## [PROBLEM TO SOLVE]
Extract all records. Keep each one exact.

#####

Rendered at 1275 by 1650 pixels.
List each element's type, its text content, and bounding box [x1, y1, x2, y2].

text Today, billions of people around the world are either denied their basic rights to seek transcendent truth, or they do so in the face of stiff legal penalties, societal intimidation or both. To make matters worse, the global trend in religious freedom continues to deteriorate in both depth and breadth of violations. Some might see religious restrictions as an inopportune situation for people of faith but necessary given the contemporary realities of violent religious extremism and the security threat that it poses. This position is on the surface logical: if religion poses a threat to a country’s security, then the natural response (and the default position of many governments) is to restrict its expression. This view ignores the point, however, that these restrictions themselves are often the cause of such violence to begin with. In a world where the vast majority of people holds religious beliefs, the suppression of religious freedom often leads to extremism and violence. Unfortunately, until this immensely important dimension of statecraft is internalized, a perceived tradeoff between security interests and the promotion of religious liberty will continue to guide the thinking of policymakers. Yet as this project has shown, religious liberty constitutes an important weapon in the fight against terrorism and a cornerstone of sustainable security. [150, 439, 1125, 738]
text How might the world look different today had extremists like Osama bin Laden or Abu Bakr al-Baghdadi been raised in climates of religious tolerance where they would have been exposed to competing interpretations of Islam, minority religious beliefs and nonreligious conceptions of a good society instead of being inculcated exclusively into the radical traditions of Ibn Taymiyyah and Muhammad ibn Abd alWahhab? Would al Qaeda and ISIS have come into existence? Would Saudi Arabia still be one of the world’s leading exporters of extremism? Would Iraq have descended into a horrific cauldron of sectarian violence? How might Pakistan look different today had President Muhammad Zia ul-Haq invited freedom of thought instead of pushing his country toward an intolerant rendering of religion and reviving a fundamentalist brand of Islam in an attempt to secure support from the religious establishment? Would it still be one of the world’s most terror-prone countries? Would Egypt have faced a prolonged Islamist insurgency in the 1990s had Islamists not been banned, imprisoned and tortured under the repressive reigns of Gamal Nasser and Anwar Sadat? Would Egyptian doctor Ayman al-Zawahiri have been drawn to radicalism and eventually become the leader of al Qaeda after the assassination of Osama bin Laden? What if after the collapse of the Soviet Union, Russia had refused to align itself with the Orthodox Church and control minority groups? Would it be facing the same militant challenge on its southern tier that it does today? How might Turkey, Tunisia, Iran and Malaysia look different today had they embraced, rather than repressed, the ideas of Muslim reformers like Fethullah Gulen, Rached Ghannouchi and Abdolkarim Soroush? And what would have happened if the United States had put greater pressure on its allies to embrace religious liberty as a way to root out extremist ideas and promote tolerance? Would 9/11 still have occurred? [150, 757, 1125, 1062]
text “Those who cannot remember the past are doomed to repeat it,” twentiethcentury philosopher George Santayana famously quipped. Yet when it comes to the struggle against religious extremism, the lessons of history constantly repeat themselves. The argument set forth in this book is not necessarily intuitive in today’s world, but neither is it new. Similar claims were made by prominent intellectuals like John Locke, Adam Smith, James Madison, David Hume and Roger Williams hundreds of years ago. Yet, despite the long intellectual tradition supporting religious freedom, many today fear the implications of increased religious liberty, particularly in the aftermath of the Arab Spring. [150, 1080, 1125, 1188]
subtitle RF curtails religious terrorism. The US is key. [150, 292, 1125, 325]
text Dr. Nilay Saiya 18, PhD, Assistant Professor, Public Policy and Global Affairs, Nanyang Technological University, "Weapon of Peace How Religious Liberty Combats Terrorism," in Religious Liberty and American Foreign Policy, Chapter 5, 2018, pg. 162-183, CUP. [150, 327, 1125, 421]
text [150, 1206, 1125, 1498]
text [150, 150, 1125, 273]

#####

## [REPLY]
Rendered at 1275 by 1650 pixels.
List each element's type, its text content, and bounding box [x1, y1, x2, y2].

text Today, billions of people around the world are either denied their basic rights to seek transcendent truth, or they do so in the face of stiff legal penalties, societal intimidation or both. To make matters worse, the global trend in religious freedom continues to deteriorate in both depth and breadth of violations. Some might see religious restrictions as an inopportune situation for people of faith but necessary given the contemporary realities of violent religious extremism and the security threat that it poses. This position is on the surface logical: if religion poses a threat to a country’s security, then the natural response (and the default position of many governments) is to restrict its expression. This view ignores the point, however, that these restrictions themselves are often the cause of such violence to begin with. In a world where the vast majority of people holds religious beliefs, the suppression of religious freedom often leads to extremism and violence. Unfortunately, until this immensely important dimension of statecraft is internalized, a perceived tradeoff between security interests and the promotion of religious liberty will continue to guide the thinking of policymakers. Yet as this project has shown, religious liberty constitutes an important weapon in the fight against terrorism and a cornerstone of sustainable security. [150, 439, 1125, 738]
text How might the world look different today had extremists like Osama bin Laden or Abu Bakr al-Baghdadi been raised in climates of religious tolerance where they would have been exposed to competing interpretations of Islam, minority religious beliefs and nonreligious conceptions of a good society instead of being inculcated exclusively into the radical traditions of Ibn Taymiyyah and Muhammad ibn Abd alWahhab? Would al Qaeda and ISIS have come into existence? Would Saudi Arabia still be one of the world’s leading exporters of extremism? Would Iraq have descended into a horrific cauldron of sectarian violence? How might Pakistan look different today had President Muhammad Zia ul-Haq invited freedom of thought instead of pushing his country toward an intolerant rendering of religion and reviving a fundamentalist brand of Islam in an attempt to secure support from the religious establishment? Would it still be one of the world’s most terror-prone countries? Would Egypt have faced a prolonged Islamist insurgency in the 1990s had Islamists not been banned, imprisoned and tortured under the repressive reigns of Gamal Nasser and Anwar Sadat? Would Egyptian doctor Ayman al-Zawahiri have been drawn to radicalism and eventually become the leader of al Qaeda after the assassination of Osama bin Laden? What if after the collapse of the Soviet Union, Russia had refused to align itself with the Orthodox Church and control minority groups? Would it be facing the same militant challenge on its southern tier that it does today? How might Turkey, Tunisia, Iran and Malaysia look different today had they embraced, rather than repressed, the ideas of Muslim reformers like Fethullah Gulen, Rached Ghannouchi and Abdolkarim Soroush? And what would have happened if the United States had put greater pressure on its allies to embrace religious liberty as a way to root out extremist ideas and promote tolerance? Would 9/11 still have occurred? [150, 757, 1125, 1062]
text “Those who cannot remember the past are doomed to repeat it,” twentiethcentury philosopher George Santayana famously quipped. Yet when it comes to the struggle against religious extremism, the lessons of history constantly repeat themselves. The argument set forth in this book is not necessarily intuitive in today’s world, but neither is it new. Similar claims were made by prominent intellectuals like John Locke, Adam Smith, James Madison, David Hume and Roger Williams hundreds of years ago. Yet, despite the long intellectual tradition supporting religious freedom, many today fear the implications of increased religious liberty, particularly in the aftermath of the Arab Spring. [150, 1080, 1125, 1188]
subtitle RF curtails religious terrorism. The US is key. [150, 292, 1125, 325]
text Dr. Nilay Saiya 18, PhD, Assistant Professor, Public Policy and Global Affairs, Nanyang Technological University, "Weapon of Peace How Religious Liberty Combats Terrorism," in Religious Liberty and American Foreign Policy, Chapter 5, 2018, pg. 162-183, CUP. [150, 327, 1125, 421]
text [150, 1206, 1125, 1498]
text [150, 150, 1125, 273]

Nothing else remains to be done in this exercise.